## Saved entries:
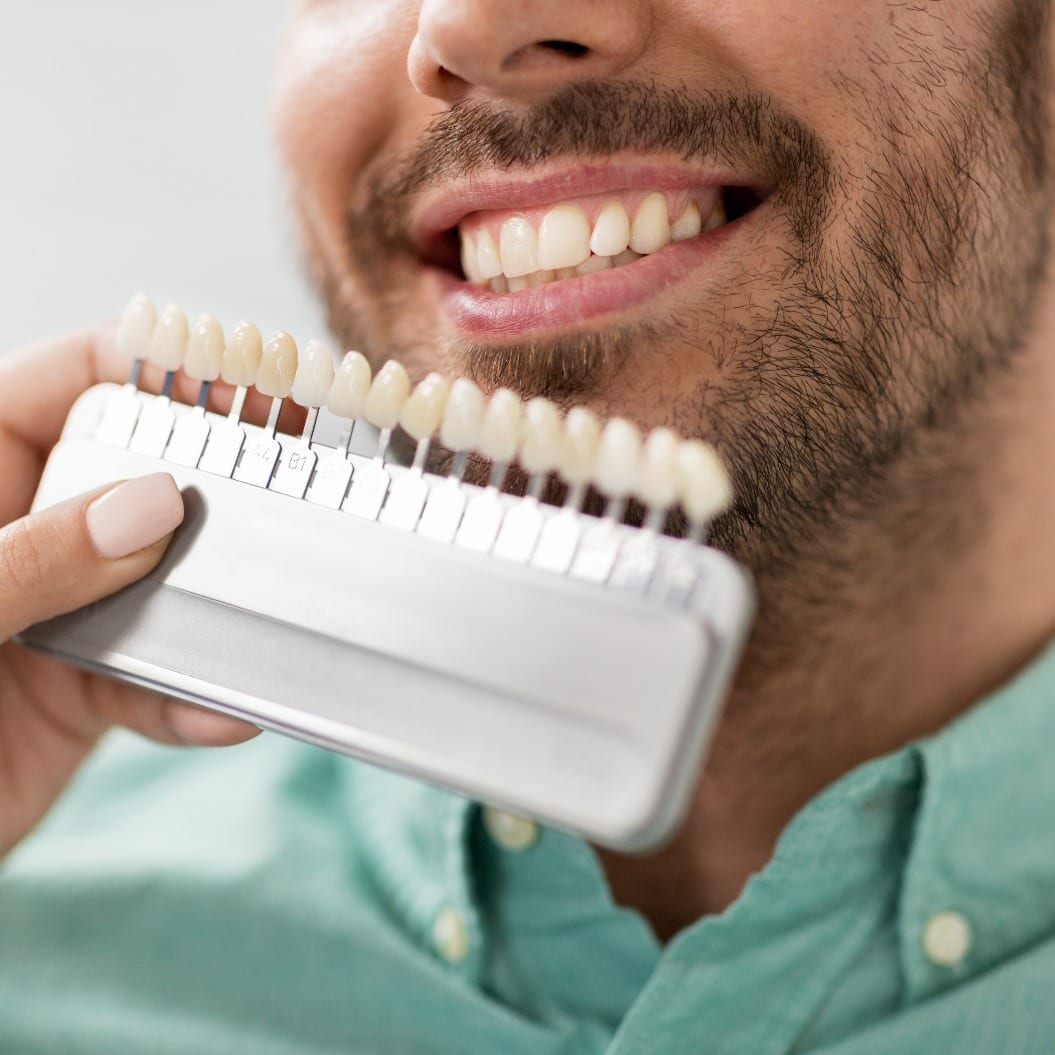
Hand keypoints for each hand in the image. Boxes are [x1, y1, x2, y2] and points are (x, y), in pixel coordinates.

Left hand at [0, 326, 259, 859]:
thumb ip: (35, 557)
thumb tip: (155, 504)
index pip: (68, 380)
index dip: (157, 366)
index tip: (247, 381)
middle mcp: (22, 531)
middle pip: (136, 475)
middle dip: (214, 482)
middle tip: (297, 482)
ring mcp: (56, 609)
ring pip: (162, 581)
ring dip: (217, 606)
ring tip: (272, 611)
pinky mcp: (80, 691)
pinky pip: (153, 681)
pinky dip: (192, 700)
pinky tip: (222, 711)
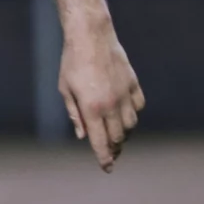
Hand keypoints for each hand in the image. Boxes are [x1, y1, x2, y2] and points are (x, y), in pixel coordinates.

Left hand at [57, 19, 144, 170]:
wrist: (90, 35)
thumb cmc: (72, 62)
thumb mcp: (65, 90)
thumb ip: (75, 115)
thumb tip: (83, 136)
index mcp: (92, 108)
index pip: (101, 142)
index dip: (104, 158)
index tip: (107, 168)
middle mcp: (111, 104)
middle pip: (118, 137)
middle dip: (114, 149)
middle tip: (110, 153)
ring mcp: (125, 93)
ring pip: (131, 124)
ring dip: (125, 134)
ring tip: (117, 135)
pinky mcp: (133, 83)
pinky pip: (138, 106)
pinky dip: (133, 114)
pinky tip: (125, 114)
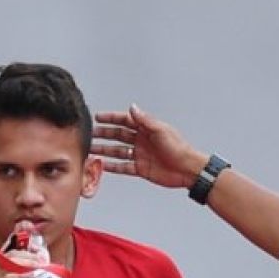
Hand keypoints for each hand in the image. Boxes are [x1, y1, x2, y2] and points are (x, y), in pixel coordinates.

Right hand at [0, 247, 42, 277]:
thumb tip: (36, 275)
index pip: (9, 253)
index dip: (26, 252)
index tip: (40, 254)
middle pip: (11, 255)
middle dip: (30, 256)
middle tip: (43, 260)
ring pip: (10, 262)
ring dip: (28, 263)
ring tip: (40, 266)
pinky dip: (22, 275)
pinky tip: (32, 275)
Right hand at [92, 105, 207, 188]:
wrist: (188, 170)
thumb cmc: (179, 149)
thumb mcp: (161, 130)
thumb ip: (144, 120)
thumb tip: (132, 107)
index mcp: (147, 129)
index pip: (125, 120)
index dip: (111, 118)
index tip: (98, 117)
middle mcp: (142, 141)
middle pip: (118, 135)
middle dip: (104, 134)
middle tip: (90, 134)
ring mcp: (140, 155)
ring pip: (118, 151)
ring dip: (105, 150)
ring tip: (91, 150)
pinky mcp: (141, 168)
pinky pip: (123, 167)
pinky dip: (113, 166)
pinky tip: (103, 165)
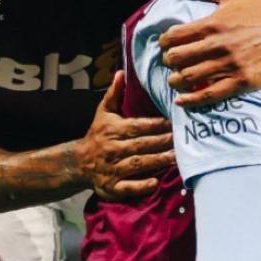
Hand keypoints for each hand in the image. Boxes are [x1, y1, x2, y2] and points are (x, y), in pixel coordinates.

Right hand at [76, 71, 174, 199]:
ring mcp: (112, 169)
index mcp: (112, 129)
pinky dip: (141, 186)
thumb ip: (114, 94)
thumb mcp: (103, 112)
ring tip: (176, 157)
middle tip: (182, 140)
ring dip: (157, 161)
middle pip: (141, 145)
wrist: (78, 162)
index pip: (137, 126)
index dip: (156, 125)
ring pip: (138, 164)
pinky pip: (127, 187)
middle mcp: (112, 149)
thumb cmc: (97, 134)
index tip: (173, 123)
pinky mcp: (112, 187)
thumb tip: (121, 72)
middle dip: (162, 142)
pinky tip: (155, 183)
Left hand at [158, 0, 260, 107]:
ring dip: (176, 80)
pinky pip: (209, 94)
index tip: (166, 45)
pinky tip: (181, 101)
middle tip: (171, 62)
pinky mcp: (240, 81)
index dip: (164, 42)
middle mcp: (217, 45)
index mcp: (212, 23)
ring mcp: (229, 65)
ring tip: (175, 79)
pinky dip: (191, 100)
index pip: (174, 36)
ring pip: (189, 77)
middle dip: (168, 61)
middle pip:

* * *

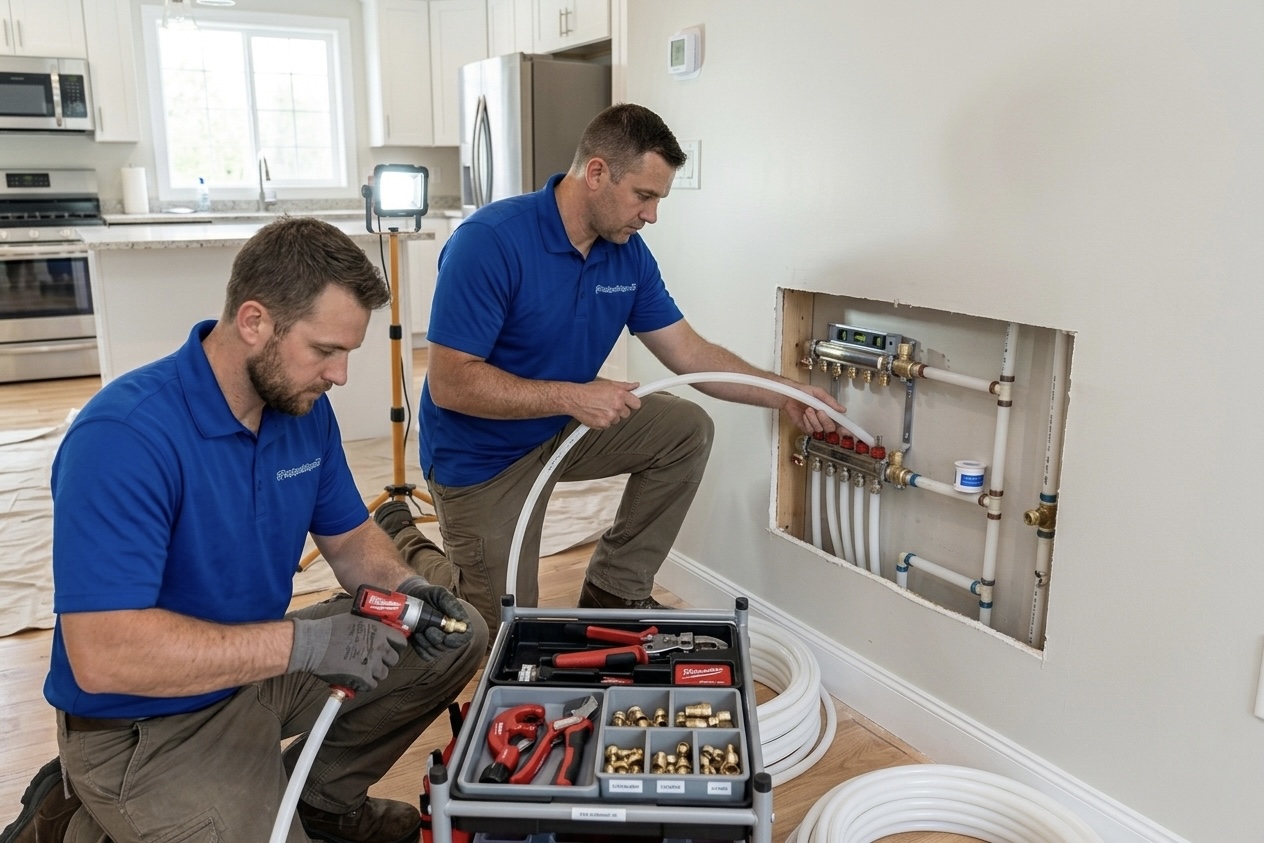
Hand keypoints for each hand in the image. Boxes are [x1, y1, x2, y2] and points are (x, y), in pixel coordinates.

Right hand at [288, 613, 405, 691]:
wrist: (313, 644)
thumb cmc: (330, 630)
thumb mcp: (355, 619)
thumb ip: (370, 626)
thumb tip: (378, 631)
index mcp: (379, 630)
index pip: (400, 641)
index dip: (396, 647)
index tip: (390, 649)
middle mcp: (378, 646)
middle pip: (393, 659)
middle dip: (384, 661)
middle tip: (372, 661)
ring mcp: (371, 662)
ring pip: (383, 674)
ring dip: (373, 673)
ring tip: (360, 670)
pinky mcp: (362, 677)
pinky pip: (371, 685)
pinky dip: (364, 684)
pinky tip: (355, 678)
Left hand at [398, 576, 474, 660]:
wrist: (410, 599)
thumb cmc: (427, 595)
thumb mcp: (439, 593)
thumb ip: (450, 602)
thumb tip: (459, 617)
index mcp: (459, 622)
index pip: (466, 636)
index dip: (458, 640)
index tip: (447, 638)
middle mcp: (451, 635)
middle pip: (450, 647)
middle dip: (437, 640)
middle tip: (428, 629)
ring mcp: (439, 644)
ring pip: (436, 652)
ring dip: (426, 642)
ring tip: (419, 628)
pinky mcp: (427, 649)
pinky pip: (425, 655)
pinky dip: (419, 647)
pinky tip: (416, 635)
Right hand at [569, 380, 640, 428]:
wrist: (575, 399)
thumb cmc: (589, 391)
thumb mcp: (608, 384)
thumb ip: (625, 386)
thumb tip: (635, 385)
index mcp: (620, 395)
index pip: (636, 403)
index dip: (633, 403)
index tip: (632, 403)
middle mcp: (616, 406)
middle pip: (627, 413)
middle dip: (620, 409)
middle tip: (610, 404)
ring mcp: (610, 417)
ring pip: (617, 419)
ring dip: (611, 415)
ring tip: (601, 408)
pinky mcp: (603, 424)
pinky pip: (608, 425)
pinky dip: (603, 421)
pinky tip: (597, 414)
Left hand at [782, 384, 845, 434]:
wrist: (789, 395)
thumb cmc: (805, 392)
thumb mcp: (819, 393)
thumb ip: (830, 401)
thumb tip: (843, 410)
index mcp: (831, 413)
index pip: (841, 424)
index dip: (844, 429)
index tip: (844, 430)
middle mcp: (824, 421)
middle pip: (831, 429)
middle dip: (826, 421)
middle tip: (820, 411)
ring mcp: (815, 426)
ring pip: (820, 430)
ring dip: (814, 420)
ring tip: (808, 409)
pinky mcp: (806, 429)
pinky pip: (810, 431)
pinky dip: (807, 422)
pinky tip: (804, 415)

## WORK REQUIRED:
Every line holding the word "Left" should be copied out of the records above.

## WRITTEN ANSWER:
Left hand at [0, 326, 259, 859]:
Left hand at [57, 19, 144, 170]:
Left hand at [158, 0, 260, 107]:
Left hand at [398, 576, 474, 660]:
Left hand at [782, 384, 845, 434]:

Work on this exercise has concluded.